THE Global Justice Movement Website

THE Global Justice Movement Website
This is the "Global Justice Movement" (dot org) we refer to in the title of this blog.

Wednesday, January 22, 2014

“Raw Judicial Power” I: “The Beginning of the Quarrel”


Given that today is the annual “March for Life” in Washington, DC, and that the Just Third Way as applied in Capital Homesteading can (at least in one sense) be described as a “Pro-Life economic agenda,” it seems appropriate to post a few comments about what, from a natural law point of view, must be regarded as a fundamental human right, that of life.

The Pro-Life movement has placed a great deal of emphasis on overturning Roe v. Wade (410 U.S. 113, 1973).  This has become something of a mantra, in fact.  Overturn this profoundly unjust decision, a violation of the laws of God and man (so the reasoning seems to go), and everything will be all right.

Unfortunately, given the current political climate and the state of economic and social development for the past two centuries or so, the sad fact is that overturning Roe v. Wade would do absolutely nothing substantive.  Unless there is a profound and fundamental restructuring of the social order affecting key institutions at the most basic level, nothing can change.

Don’t get me wrong.  Overturning Roe v. Wade is essential on many levels and for many reasons.  It is not, however, the first step, much less a solution.  It is, rather, something to be achieved after reaching certain critical goals that must be attained before abortion becomes not merely illegal, but unthinkable.  Unless abortion first becomes unthinkable, no law abolishing abortion on demand would be effective, if it could even be passed.

The fact is that Roe v. Wade is simply the logical outcome of a contradiction that has been inherent in the United States from the beginning, and which caused the bloodiest war in this nation’s history.  The contradiction developed out of the question as to what, exactly, this thing called “man” is, and who or what has the right or duty to rule over him.

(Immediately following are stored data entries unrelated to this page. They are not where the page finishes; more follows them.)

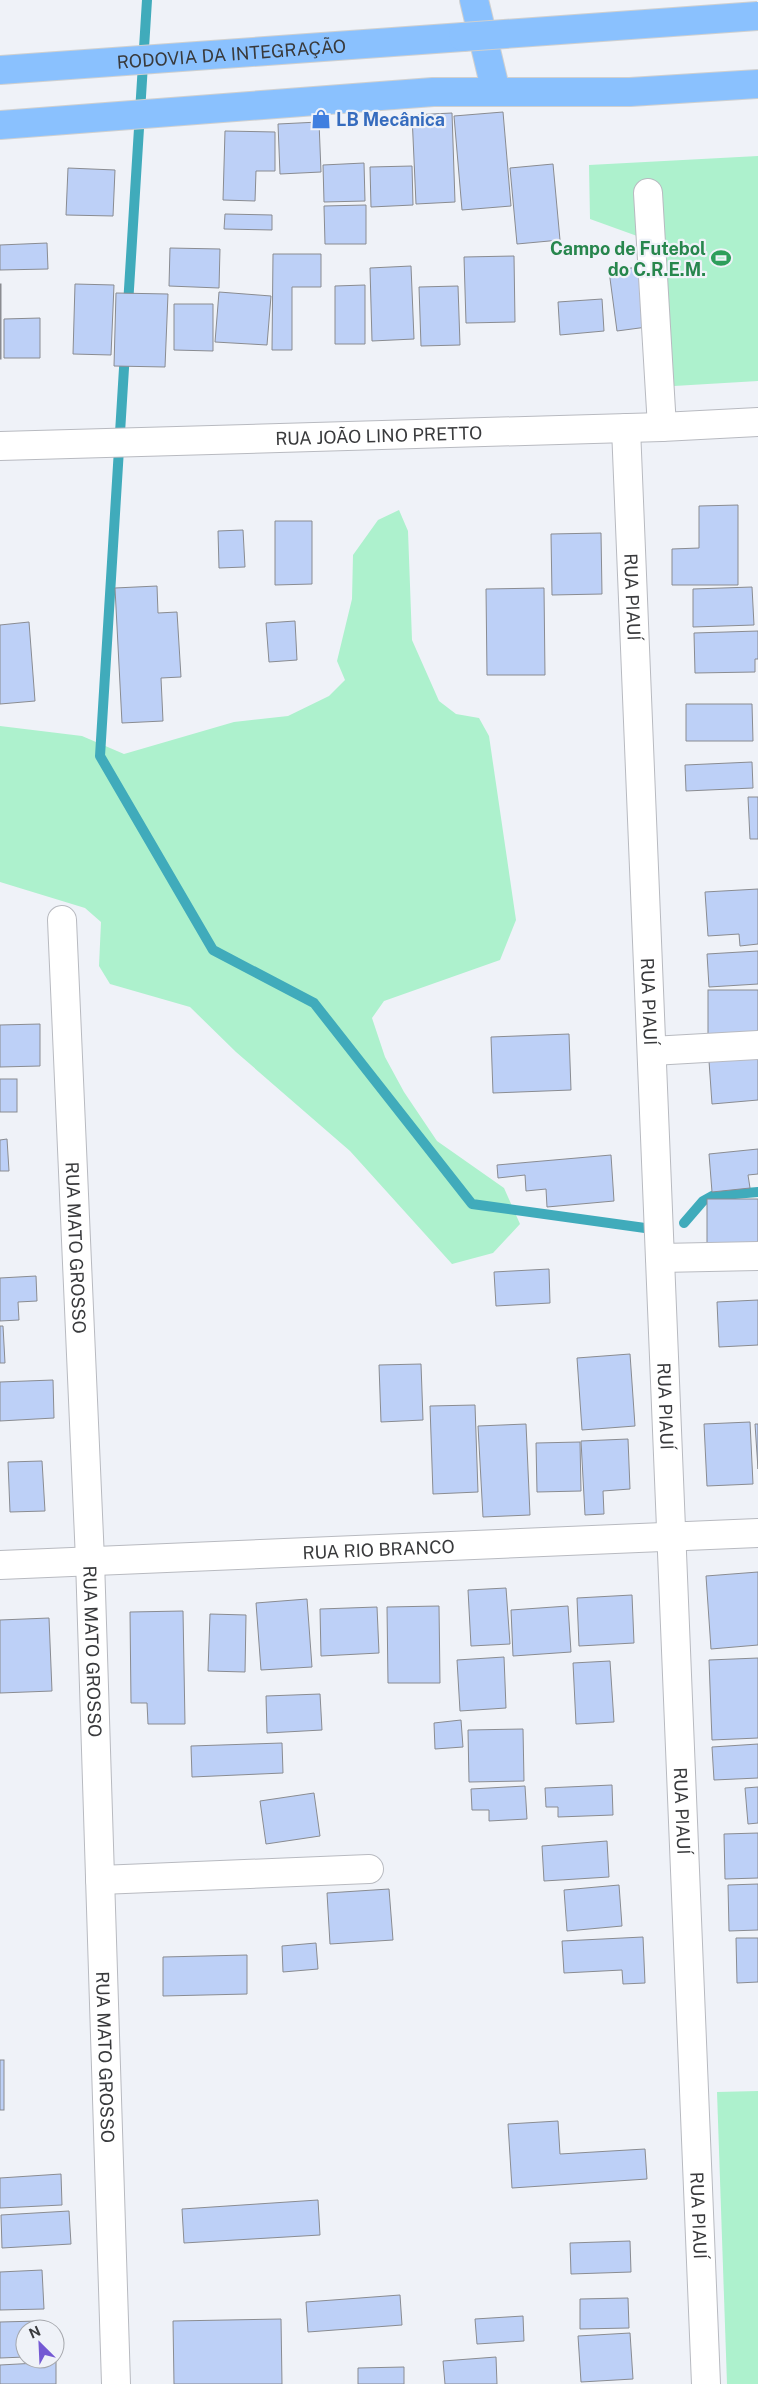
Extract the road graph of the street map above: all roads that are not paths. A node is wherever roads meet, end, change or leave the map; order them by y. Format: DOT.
graph roads {
  1 [pos="474,0"];
  2 [pos="758,16"];
  3 [pos="0,70"];
  4 [pos="758,84"];
  5 [pos="496,92"];
  6 [pos="0,125"];
  7 [pos="648,193"];
  8 [pos="758,422"];
  9 [pos="662,427"];
  10 [pos="626,428"];
  11 [pos="0,446"];
  12 [pos="62,920"];
  13 [pos="758,1045"];
  14 [pos="652,1051"];
  15 [pos="758,1256"];
  16 [pos="660,1258"];
  17 [pos="758,1533"];
  18 [pos="671,1536"];
  19 [pos="90,1560"];
  20 [pos="0,1564"];
  21 [pos="369,1868"];
  22 [pos="100,1880"];
  23 [pos="116,2384"];
  24 [pos="706,2384"];
  1 -- 5 [label="highway"];
  2 -- 3 [label="highway, RODOVIA DA INTEGRAÇÃO, bridge"];
  4 -- 5 [label="highway"];
  5 -- 6 [label="highway"];
  7 -- 9 [label="street"];
  8 -- 9 [label="street, RUA JOÃO LINO PRETTO"];
  9 -- 10 [label="street, RUA JOÃO LINO PRETTO"];
  10 -- 11 [label="street, RUA JOÃO LINO PRETTO"];
  10 -- 14 [label="street, RUA PIAUÍ"];
  12 -- 19 [label="street, RUA MATO GROSSO"];
  13 -- 14 [label="street"];
  14 -- 16 [label="street, RUA PIAUÍ"];
  15 -- 16 [label="street"];
  16 -- 18 [label="street, RUA PIAUÍ"];
  17 -- 18 [label="street, RUA RIO BRANCO"];
  18 -- 19 [label="street, RUA RIO BRANCO"];
  18 -- 24 [label="street, RUA PIAUÍ"];
  19 -- 20 [label="street, RUA RIO BRANCO"];
  19 -- 22 [label="street, RUA MATO GROSSO"];
  21 -- 22 [label="street"];
  22 -- 23 [label="street, RUA MATO GROSSO"];
}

Put another way, is man made for the State, or is the State made for man?  Is the human person sovereign in human affairs, or is something outside the human person in charge?  More to the point, does every child, woman, and man — every actual or potential human being — have rights by nature, or are rights, “personality,” a grant or gift from some authority, temporal or divine?

According to the Founding Fathers of the American Republic, every human being, whether potential or actual (“potentiality” and “actuality” are both stages of “being”), has rights by nature, that is, built into the definition of what it means to be human.  This was believed to be “self-evident,” according to Thomas Jefferson.

There was just one slight problem, however.  Slavery.  A “slave” is, by definition, a human being without rights.  A slave is not a “person,” because “person” means “that which has rights.”

The bottom line was that you had people demanding rights for themselves, at the same time they insisted on denying the rights of others.  This inserted a certain degree of schizophrenia into the structure and culture of the new country from the very beginning.

True, there were slave owners who knew slavery was wrong, and even tried to abolish it.  George Mason of Gunston Hall comes to mind.  A slave owner who hated slavery, he never missed an opportunity to condemn the institution.

The problem was, slavery was such an integral institution that halfway measures to abolish it partially or only in particular circumstances would inevitably fail.  As Mason and a few others were fully aware, individual slave owners could not free their slaves unless everyone freed his slaves.

If an individual slave owner freed his slaves, it would actually be bad for both slaves and slave owners.  Under the law that prohibited a freedman from living near his former owner, a freed slave could easily be kidnapped and re-enslaved with no one being the wiser, to say nothing of being subjected to horrific treatment for being a “runaway.”  The former slave owner would face financial ruin as a result of not being able to compete with producers who used slave labor instead of free labor.

Abolishing slavery in some areas but not in others merely created a conflict that, unresolved, would eventually tear the nation apart — as it did.  As Abraham Lincoln put it, no nation can long endure being half free and half slave.  It would have to be one or the other.

The new country was thus in a state of conflict caused by an inherent contradiction from the very beginning, the results of which have lasted down to the present day.

This might not sound important, but having a system based on contradiction, or that embodies a contradiction, is a recipe for disaster.  The principle of contradiction (that nothing can both “be” and “not be” at the same time under the same conditions) is the first principle of reason.  To abandon the first principle of reason, as the late Fulton Sheen pointed out in his first book, God and Intelligence (1925), is “mental suicide.”